Psaki on 'hot mic' moment: "I’m in good company in this administration."

ByABC News
December 4, 2014, 7:21 PM
State Department spokesperson Jennifer Psaki speaks at a press conference in Washington D.C. on Oct. 16, 2014.
State Department spokesperson Jennifer Psaki speaks at a press conference in Washington D.C. on Oct. 16, 2014.
Kasim Ileri/Anadolu Agency/Getty Images

— -- After getting caught criticizing her department’s own talking points on the dropping of charges against former Egyptian president Hosni Mubarak, State Department spokesperson Jen Psaki brushed off the “hot mic” moment in an emailed statement to ABC News.

“It’s just the latest scientific evidence of global warming: now we have to worry about hot mics. But as Secretary Kerry reminded me, I’m in good company in this administration,” she quipped.

Psaki’s impromptu remark came Monday after a briefing in which she read a one-sentence reaction to an Egyptian court’s dropping all of Mubarak’s charges related to the murder of hundreds of protesters during the Arab spring.

“Generally, we continue to believe that upholding impartial standards of accountability will advance the political consensus on which Egypt’s long-term stability and economic growth depends, but beyond that I would refer you to the Egyptian government for any further comment,” she said.

Reporters in the room expressed confusion about what it meant, and incredulity that the United States could react to the reversal in the strongman’s sentencing with such a lukewarm response.

As the briefing ended, the lights in the room dimmed and Psaki turned from the podium, she could be heard telling a reporter in the room, “That Egypt line is ridiculous.”

Psaki’s apparent frustration with what she was able to say publicly reflects the complicated relationship between the United States and Egypt, which has been considered a key partner in keeping peace with its neighbors since it signed a treaty with Israel in 1979.

During the protests against Mubarak, who took power in 1981, some criticized the United States for not being more vocal in support of Mubarak’s ouster and the demonstrators in Tahrir Square, although President Obama’s team did reportedly encourage Mubarak in private to step aside, which he ultimately did.

Most recently the United States in April relaxed a partial suspension of aid imposed after Egypt’s first democratically elected president, Mohamed Morsi, was usurped by the military, in order to deliver Apache attack helicopters intended help the Egyptian government counter extremists in the region.

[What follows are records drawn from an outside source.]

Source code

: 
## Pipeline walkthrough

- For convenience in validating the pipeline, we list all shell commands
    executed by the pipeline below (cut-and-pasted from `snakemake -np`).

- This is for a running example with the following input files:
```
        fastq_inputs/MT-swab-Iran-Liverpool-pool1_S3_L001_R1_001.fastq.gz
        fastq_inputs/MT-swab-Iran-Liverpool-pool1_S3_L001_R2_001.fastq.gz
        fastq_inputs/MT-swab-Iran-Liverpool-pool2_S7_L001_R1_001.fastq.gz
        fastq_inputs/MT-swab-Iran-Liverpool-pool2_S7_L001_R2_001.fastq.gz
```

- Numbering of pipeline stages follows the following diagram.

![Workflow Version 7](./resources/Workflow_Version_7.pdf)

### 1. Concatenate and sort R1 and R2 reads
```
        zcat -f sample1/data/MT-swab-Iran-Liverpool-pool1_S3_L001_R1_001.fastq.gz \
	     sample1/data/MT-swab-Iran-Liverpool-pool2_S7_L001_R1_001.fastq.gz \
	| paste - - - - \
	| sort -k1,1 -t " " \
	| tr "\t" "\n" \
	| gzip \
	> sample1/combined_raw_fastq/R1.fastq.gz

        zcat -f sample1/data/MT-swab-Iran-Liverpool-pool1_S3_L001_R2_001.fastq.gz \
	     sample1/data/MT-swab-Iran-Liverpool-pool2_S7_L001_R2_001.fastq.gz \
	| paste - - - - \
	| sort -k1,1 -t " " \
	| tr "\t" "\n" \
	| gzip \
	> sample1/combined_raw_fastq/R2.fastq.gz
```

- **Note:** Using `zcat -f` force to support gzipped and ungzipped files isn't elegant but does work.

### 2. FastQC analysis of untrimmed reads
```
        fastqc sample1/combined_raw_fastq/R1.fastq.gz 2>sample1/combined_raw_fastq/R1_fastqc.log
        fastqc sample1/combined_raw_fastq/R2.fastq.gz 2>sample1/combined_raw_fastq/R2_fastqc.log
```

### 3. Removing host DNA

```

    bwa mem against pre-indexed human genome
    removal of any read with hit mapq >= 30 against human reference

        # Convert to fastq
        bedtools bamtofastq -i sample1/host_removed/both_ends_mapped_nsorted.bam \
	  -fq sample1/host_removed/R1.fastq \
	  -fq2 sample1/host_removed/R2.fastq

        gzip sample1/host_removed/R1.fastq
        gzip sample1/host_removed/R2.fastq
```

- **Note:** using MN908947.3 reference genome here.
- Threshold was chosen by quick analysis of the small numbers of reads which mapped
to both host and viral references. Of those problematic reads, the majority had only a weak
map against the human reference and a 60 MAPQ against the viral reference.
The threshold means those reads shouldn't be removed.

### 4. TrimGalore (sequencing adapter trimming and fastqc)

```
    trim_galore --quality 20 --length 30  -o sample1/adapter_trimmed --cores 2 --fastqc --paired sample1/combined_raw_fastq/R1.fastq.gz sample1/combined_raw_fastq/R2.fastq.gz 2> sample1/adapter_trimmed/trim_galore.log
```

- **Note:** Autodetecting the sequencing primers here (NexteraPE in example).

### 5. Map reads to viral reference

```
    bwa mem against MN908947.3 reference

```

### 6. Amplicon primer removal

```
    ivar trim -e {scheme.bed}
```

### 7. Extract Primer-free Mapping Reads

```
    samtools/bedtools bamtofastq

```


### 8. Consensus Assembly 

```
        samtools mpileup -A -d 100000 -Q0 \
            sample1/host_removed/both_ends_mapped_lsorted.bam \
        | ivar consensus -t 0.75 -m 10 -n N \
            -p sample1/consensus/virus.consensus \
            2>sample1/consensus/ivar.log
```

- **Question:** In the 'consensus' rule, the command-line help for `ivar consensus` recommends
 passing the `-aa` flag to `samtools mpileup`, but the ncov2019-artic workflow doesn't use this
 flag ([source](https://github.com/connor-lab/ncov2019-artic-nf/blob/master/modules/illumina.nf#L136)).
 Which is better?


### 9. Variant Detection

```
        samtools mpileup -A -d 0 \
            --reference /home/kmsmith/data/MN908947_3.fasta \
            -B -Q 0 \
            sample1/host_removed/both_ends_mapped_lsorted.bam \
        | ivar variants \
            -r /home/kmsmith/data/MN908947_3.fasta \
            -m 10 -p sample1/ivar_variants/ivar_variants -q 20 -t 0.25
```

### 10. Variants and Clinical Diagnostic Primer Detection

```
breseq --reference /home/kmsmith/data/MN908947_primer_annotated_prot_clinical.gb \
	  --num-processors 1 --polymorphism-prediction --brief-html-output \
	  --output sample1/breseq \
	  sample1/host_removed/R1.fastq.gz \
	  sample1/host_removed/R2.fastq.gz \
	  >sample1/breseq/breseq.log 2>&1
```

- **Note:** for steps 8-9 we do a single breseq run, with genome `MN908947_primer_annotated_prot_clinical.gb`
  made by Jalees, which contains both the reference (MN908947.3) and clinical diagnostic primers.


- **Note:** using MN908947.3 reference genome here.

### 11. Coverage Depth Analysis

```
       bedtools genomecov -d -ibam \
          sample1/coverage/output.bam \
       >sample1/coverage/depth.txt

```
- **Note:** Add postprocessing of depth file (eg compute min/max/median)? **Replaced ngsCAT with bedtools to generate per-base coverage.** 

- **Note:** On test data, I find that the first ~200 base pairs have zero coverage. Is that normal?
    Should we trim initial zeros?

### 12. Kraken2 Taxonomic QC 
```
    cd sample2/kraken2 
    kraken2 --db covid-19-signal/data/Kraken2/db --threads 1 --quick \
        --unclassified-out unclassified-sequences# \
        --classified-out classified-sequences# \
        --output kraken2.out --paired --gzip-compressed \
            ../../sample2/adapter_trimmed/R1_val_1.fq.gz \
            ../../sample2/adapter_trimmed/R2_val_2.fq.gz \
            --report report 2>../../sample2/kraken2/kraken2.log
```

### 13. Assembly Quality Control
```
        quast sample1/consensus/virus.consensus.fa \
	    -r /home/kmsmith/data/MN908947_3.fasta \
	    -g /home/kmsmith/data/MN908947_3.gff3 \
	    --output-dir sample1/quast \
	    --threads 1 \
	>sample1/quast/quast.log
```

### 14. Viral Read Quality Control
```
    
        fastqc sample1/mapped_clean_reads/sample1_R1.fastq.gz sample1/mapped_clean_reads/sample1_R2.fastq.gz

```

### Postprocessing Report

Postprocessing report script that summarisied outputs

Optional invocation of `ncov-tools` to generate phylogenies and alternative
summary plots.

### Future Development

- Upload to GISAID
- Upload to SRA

Secretary of State John Kerry noted at the time that he had not been able to certify key aspects of the conditions that Egypt was supposed to meet in order to have the suspension fully lifted, and had called the Egyptian foreign minister to “urge Egypt to follow through on its commitment to transition to democracy - including by conducting free, fair, and transparent elections," Psaki said at the time.